Pilosella Pilosellina group
- Family: Daisy Family – Compositae, subfamily Cichorioideae (formerly Chicory Family – Cichoriaceae)
- Growing form: Perennial herb. Often with runners, sometimes with short runners–runnerless.
- Height: 5–25(–40) cm (2–10(–15 in.). Stem unbranched, hairy, sparsely leaved–leafless, scape-like.
- Flower: Single flower-like capitula usually 1.5–2 (0.6–0.8 in.) cm broad, surrounded by involucral bracts. Capitulum flowers pale–dark yellow (outer bracts often red-streaked underneath), tongue-like, tip 5-toothed. Stamens 5. Gynoecium composed of 2 fused carpels. Involucral bracts in many rows, tapered–quite tapered, varyingly with star, unbranched and glandular hairs. Solitary capitulum terminating scape.
- Leaves: In basal rosette and sometimes alternate on stem, almost stalkless. Blade elliptic–lanceolate–narrowly obovate, with entire margins, (sometimes small-toothed), top straight-haired (straight hairs sometimes absent), densely stellate-haired underneath and sometimes on top.

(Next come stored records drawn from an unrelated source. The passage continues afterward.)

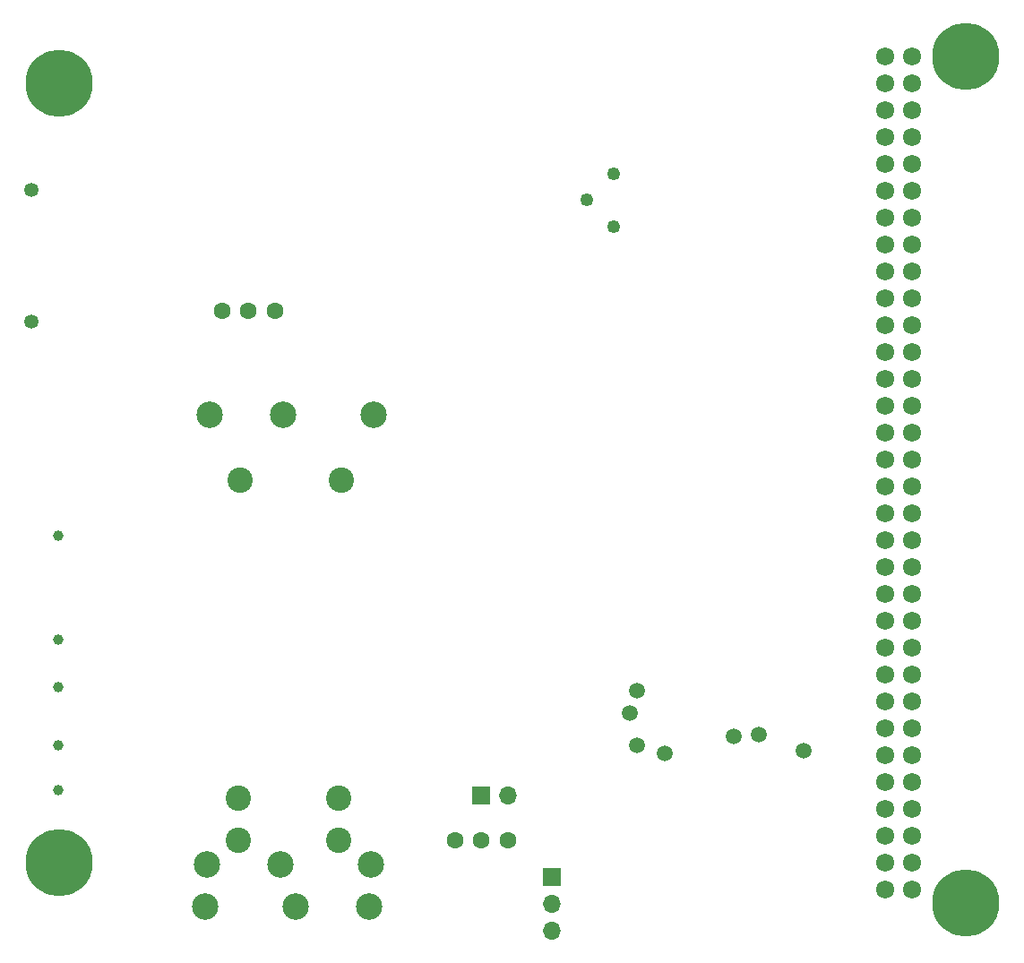
<source format=gbr>
G04 #@! TF.FileFunction,Soldermask,Bot*
%FSLAX46Y46*%
G04 Gerber Fmt 4.6, Leading zero omitted, Abs format (unit mm)*
G04 Created by KiCad (PCBNEW 4.0.7-e2-6376~58~ubuntu16.04.1) date Tue May 15 22:20:39 2018*
%MOMM*%
%LPD*%
G01*
G04 APERTURE LIST*
%ADD10C,0.100000*%
%ADD11C,1.000000*%
%ADD12C,1.600000*%
%ADD13C,1.500000*%
%ADD14C,6.350000*%
%ADD15C,1.720000*%
%ADD16C,1.350000*%
%ADD17R,1.700000X1.700000*%
%ADD18O,1.700000X1.700000*%
%ADD19C,1.250000*%
%ADD20C,2.500000*%
%ADD21C,2.400000*%
G04 APERTURE END LIST*
D10*
D11*
X110000000Y-109500000D03*
X110000000Y-119250000D03*
X110000000Y-95250000D03*
X110000000Y-105000000D03*
D12*
X125500000Y-74000000D03*
X130500000Y-74000000D03*
X128000000Y-74000000D03*
D13*
X180438000Y-115569000D03*
X176247000Y-114045000D03*
X173834000Y-114172000D03*
X164055000Y-112013000D03*
X167357000Y-115823000D03*
X164690000Y-109854000D03*
X164690000Y-115061000D03*
D14*
X195810000Y-129920000D03*
X195810000Y-49910000D03*
X110080000Y-52450000D03*
X110080000Y-126110000D03*
D15*
X188190000Y-49910000D03*
X188190000Y-52450000D03*
X188190000Y-54990000D03*
X188190000Y-57530000D03*
X188190000Y-60070000D03*
X188190000Y-62610000D03*
X188190000Y-65150000D03*
X188190000Y-67690000D03*
X188190000Y-70230000D03*
X188190000Y-72770000D03*
X188190000Y-75310000D03*
X188190000Y-77850000D03*
X188190000Y-80390000D03*
X188190000Y-82930000D03*
X188190000Y-85470000D03*
X188190000Y-88010000D03*
X188190000Y-90550000D03*
X188190000Y-93090000D03*
X188190000Y-95630000D03*
X188190000Y-98170000D03*
X188190000Y-100710000D03*
X188190000Y-103250000D03*
X188190000Y-105790000D03*
X188190000Y-108330000D03*
X188190000Y-110870000D03*
X188190000Y-113410000D03*
X188190000Y-115950000D03*
X188190000Y-118490000D03*
X188190000Y-121030000D03*
X188190000Y-123570000D03*
X188190000Y-126110000D03*
X188190000Y-128650000D03*
X190730000Y-49910000D03*
X190730000Y-52450000D03*
X190730000Y-54990000D03*
X190730000Y-57530000D03*
X190730000Y-60070000D03*
X190730000Y-62610000D03*
X190730000Y-65150000D03*
X190730000Y-67690000D03*
X190730000Y-70230000D03*
X190730000Y-72770000D03*
X190730000Y-75310000D03*
X190730000Y-77850000D03*
X190730000Y-80390000D03*
X190730000Y-82930000D03*
X190730000Y-85470000D03*
X190730000Y-88010000D03*
X190730000Y-90550000D03*
X190730000Y-93090000D03*
X190730000Y-95630000D03*
X190730000Y-98170000D03*
X190730000Y-100710000D03*
X190730000Y-103250000D03*
X190730000Y-105790000D03*
X190730000Y-108330000D03*
X190730000Y-110870000D03*
X190730000Y-113410000D03*
X190730000Y-115950000D03*
X190730000Y-118490000D03*
X190730000Y-121030000D03*
X190730000Y-123570000D03*
X190730000Y-126110000D03*
X190730000Y-128650000D03*
D16*
X107500000Y-62500000D03*
X107500000Y-75000000D03*
D12*
X147500000Y-124000000D03*
X152500000Y-124000000D03*
X150000000Y-124000000D03*
D17*
X149958000Y-119760000D03*
D18*
X152498000Y-119760000D03*
D17*
X156689000Y-127507000D03*
D18*
X156689000Y-130047000D03*
X156689000Y-132587000D03*
D19*
X162500000Y-61000000D03*
X160000000Y-63500000D03*
X162500000Y-66000000D03*
D20*
X131300000Y-83750000D03*
X139850000Y-83750000D03*
X124350000Y-83750000D03*
D21*
X127250000Y-90000000D03*
X136750000Y-90000000D03*
D20*
X131050000Y-126250000D03*
X124100000Y-126250000D03*
X139600000Y-126250000D03*
D21*
X136500000Y-120000000D03*
X127000000Y-120000000D03*
D20*
X132450000Y-130250000D03*
X139400000Y-130250000D03*
X123900000Y-130250000D03*
D21*
X127000000Y-124000000D03*
X136500000Y-124000000D03*
D11*
X110000000Y-115000000D03*
M02*

</source>
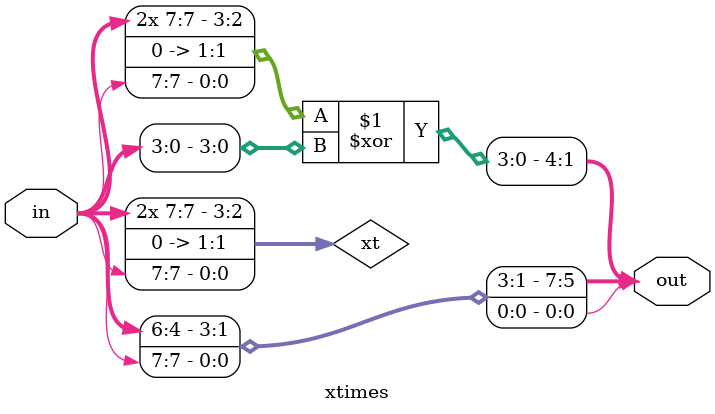
<source format=v>


/*
   2 = 0010 = x ;   v = 1011 0010 = x7 + x5 + x4 + x ;   P = 'h11B = 1 0001 1011 = x8 + x4 + x3 + x + 1
   v*2 = v*x = (x7 + x5 + x4 + x)x = x8 + x6 + x5 + x2;
   v*2(modP) = (x8 + x6 + x5 + x2) + (x8 + x4 + x3 + x + 1) = x6 + x5 + x4 + x3 + x2 + x + 1 = 0111 1111
*/

module xtimes    ( in, out );


// ---------- MODULE INTERFACE ----------

input       [7:0]	in;
output      [7:0]	out;


// ---------- MODULE REGISTERS AND SIGNALS ----------

wire    [3:0]       xt;


// ---------- MODULE IMPLEMENTATION ----------

// same as: xt = in[7] ? 1101 : 0000;
assign xt[3] = in[7];
assign xt[2] = in[7];
assign xt[1] = 1'b0;
assign xt[0] = in[7];

// if in = 1011 0010, in * 2 (mod P)= 1 0110 0100 
//                                xor 1 0001 1011 = 011 1111 1
// same as: {in[6:4], xt ^ in[3:0], in[7]} =        011,1111,1

assign out[7:5] = in[6:4];
assign out[4:1] = xt[3:0] ^ in[3:0];  // 1101 ^ 0010 = 1111
assign out[0]   = in[7];

endmodule
</source>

- Fruit: Round, grooved, 1.5–2.5 mm (0.06–0.1 in.) long achene crowned with yellowish brown unbranched hairs.
- Habitat: Dry meadows, meadow river-banks, roadsides, banks, yards, rocky outcrops, sandy meadows, light-filled slopes.
- Flowering time: June–July.
Hawkweeds are one of Finland’s most diverse plant groups. Their seed subject matures into a seed without receiving pollen from another plant, which means that descendants are clones of the mother plant. The smallest hereditary deviations thus constitute permanent new forms. Thousands of these kinds of micro-species have already been described. Genus Pilosella was originally separated from the hawkweed group because its members form a clear genus of plants with scapes and leaf rosettes which reproduce sexually.
Genus Pilosella is often further divided into two groups: mouse-ear hawkweeds (Pilosellina) have only one capitulum while genus Cauligera have many. The genus can also be divided into around 20 large species, of which a dozen grow wild in Finland. Within these large species there is much diversity, and some of these even cross-breed with other large species.
Mouse-ear hawkweeds in Finland are all grouped into the subspecies Pilosella officinarum, or alternatively these forms can be regarded as independent species (e.g. shaggy mouse-ear hawkweed, P. peleteriana or P. officinarum ssp. peleteriana and mouse-ear hawkweeds, P. officinarum or P. officinarum ssp. pilosella). It is good to remember, however, that these divisions are completely artificial: mouse-ear hawkweed is not a species in the way that we usually think of a plant or animal but rather a highly diverse species group comprised of about 150 micro-species. The differences between them are often extremely small and only identifiable by experts, so it is more sensible for the majority of amateur and professional botanists to divide mouse-ear hawkweeds into larger units. Broadly-defined mouse-ear hawkweed is easily identifiable.
Mouse-ear hawkweed grows in dry, sunny places such as rocky and sandy fields, and it also thrives in old cultural environments. It can’t stand shade at all and needs a lot of light. In suitable habitats it spreads widely, forming patches of dense, mat-like stands which often attract attention from a distance with their silver-grey leaves and lively yellow capitula.